Details
-
Bug
-
Resolution: Fixed
-
Minor
-
Lustre 2.1.1
-
None
-
Server: rhel6.2 with lustre-2.1.1
Client: rhel6.2 with lustre-client-2.1.1
MDS/MGS: service360
OSS1: service361
OSS2: service362
Client1: service333
Client2: service334
-
3
-
4547
Description
This looks like a duplicate of LU-492, but my software contains the fix of LU-492. The patch of LU-492 did not help in my testing.
The git source of our code is at https://github.com/jlan/lustre-nas/tree/nas-2.1.1
The command I issued was:
- ONLY=29 cfg/nas.v3.sh SANITY_QUOTA
The script files nas.v3.sh and ncli_nas.v3.sh are attached.
The test log tarball sanity-quota-1335289931.tar.bz2 is also attached.
The failure is reproducible.
test_29()
{
...
- actually send a RPC to make service at_current confined within at_max
$LFS setquota -u $TSTUSR -b 0 -B $BLK_LIMIT -i 0 -I 0 $DIR || error "should succeed"
<=== succeeded
#define OBD_FAIL_MDS_QUOTACTL_NET 0x12e
lustre_fail mds 0x12e
<==== fine
$LFS setquota -u $TSTUSR -b 0 -B $BLK_LIMIT -i 0 -I 0 $DIR & pid=$!
<==== "setquota failed: Transport endpoint is not connected"
echo "sleeping for 10 * 1.25 + 5 + 10 seconds"
sleep 28
ps -p $pid && error "lfs hadn't finished by timeout"
<==== the process still alive.
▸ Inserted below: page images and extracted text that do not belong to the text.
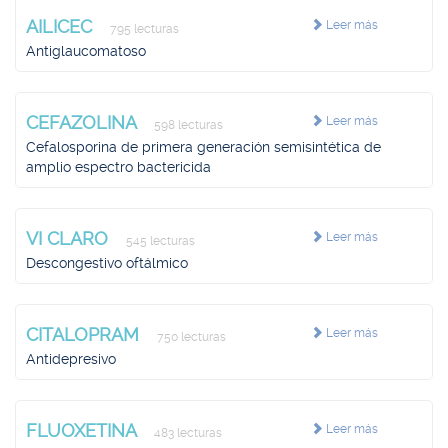
AILICEC
Leer más
795 lecturas
Antiglaucomatoso
CEFAZOLINA
Leer más
598 lecturas
Cefalosporina de primera generación semisintética de
amplio espectro bactericida
VI CLARO
Leer más
545 lecturas
Descongestivo oftálmico
CITALOPRAM
Leer más
750 lecturas
Antidepresivo
FLUOXETINA
Leer más
483 lecturas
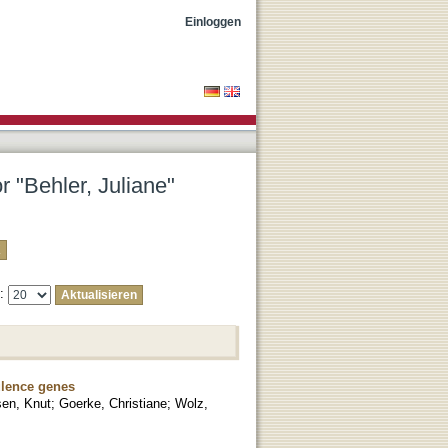
Einloggen
r "Behler, Juliane"
e:
rulence genes
sen, Knut
;
Goerke, Christiane
;
Wolz,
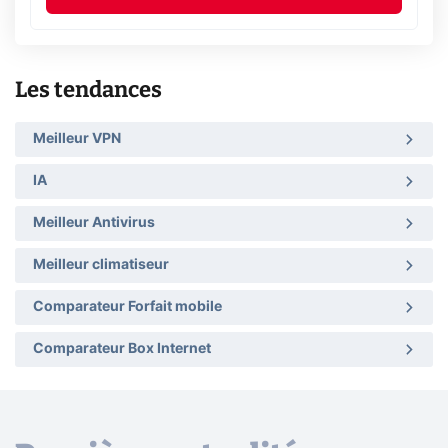
Les tendances
Meilleur VPN
IA
Meilleur Antivirus
Meilleur climatiseur
Comparateur Forfait mobile
Comparateur Box Internet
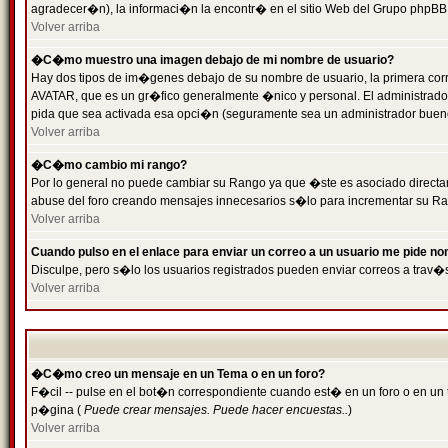
agradecer�n), la informaci�n la encontr� en el sitio Web del Grupo phpBB (
Volver arriba
�C�mo muestro una imagen debajo de mi nombre de usuario?
Hay dos tipos de im�genes debajo de su nombre de usuario, la primera cor
AVATAR, que es un gr�fico generalmente �nico y personal. El administrador d
pida que sea activada esa opci�n (seguramente sea un administrador buen
Volver arriba
�C�mo cambio mi rango?
Por lo general no puede cambiar su Rango ya que �ste es asociado directame
abuse del foro creando mensajes innecesarios s�lo para incrementar su Ra
Volver arriba
Cuando pulso en el enlace para enviar un correo a un usuario me pide n
Disculpe, pero s�lo los usuarios registrados pueden enviar correos a trav�s
Volver arriba
�C�mo creo un mensaje en un Tema o en un foro?
F�cil -- pulse en el bot�n correspondiente cuando est� en un foro o en un t
p�gina (
Puede crear mensajes. Puede hacer encuestas..
)
Volver arriba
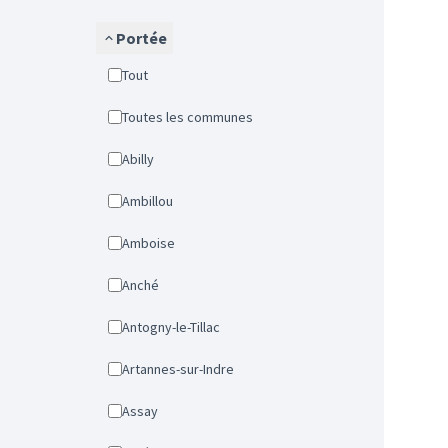
Portée
Tout
Toutes les communes
Abilly
Ambillou
Amboise
Anché
Antogny-le-Tillac
Artannes-sur-Indre
Assay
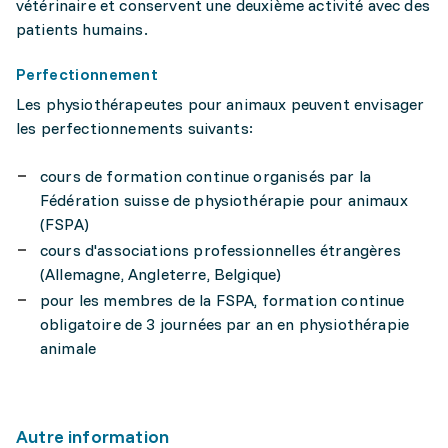
vétérinaire et conservent une deuxième activité avec des
patients humains.
Perfectionnement
Les physiothérapeutes pour animaux peuvent envisager
les perfectionnements suivants:
cours de formation continue organisés par la
Fédération suisse de physiothérapie pour animaux
(FSPA)
cours d'associations professionnelles étrangères
(Allemagne, Angleterre, Belgique)
pour les membres de la FSPA, formation continue
obligatoire de 3 journées par an en physiothérapie
animale
Autre information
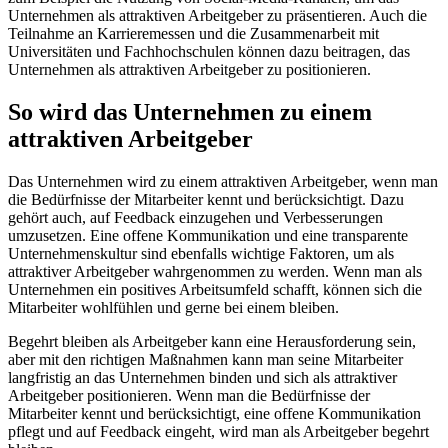
Unternehmen als attraktiven Arbeitgeber zu präsentieren. Auch die
Teilnahme an Karrieremessen und die Zusammenarbeit mit
Universitäten und Fachhochschulen können dazu beitragen, das
Unternehmen als attraktiven Arbeitgeber zu positionieren.
So wird das Unternehmen zu einem
attraktiven Arbeitgeber
Das Unternehmen wird zu einem attraktiven Arbeitgeber, wenn man
die Bedürfnisse der Mitarbeiter kennt und berücksichtigt. Dazu
gehört auch, auf Feedback einzugehen und Verbesserungen
umzusetzen. Eine offene Kommunikation und eine transparente
Unternehmenskultur sind ebenfalls wichtige Faktoren, um als
attraktiver Arbeitgeber wahrgenommen zu werden. Wenn man als
Unternehmen ein positives Arbeitsumfeld schafft, können sich die
Mitarbeiter wohlfühlen und gerne bei einem bleiben.
Begehrt bleiben als Arbeitgeber kann eine Herausforderung sein,
aber mit den richtigen Maßnahmen kann man seine Mitarbeiter
langfristig an das Unternehmen binden und sich als attraktiver
Arbeitgeber positionieren. Wenn man die Bedürfnisse der
Mitarbeiter kennt und berücksichtigt, eine offene Kommunikation
pflegt und auf Feedback eingeht, wird man als Arbeitgeber begehrt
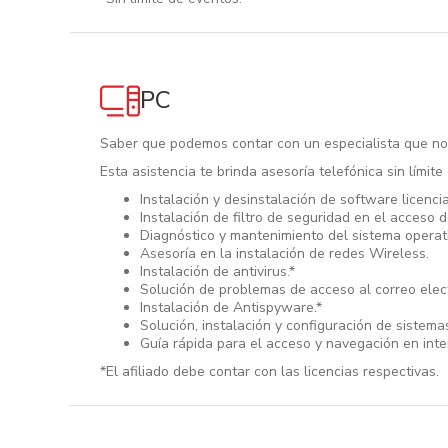
PC
Saber que podemos contar con un especialista que nos
Esta asistencia te brinda asesoría telefónica sin límit
Instalación y desinstalación de software licenci
Instalación de filtro de seguridad en el acceso d
Diagnóstico y mantenimiento del sistema opera
Asesoría en la instalación de redes Wireless.
Instalación de antivirus.*
Solución de problemas de acceso al correo elec
Instalación de Antispyware.*
Solución, instalación y configuración de sistema
Guía rápida para el acceso y navegación en int
*El afiliado debe contar con las licencias respectivas.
Die later due to timeout.
...
Is "setquota failed: Transport endpoint is not connected" error expected?
I saw that in the test log.
Was that the result of "lustre_fail mds 0x12e", or did that mean the mds did not see the lustre_fail request? Remote commands were sent via pdsh.
If I tried a "sleep 40" (instead of "sleep 28" after that, the lfs
command timed out before the check and the test passed. It seems
the sleep formula "10 * 1.25 + 5 + 10 seconds" is not long enough?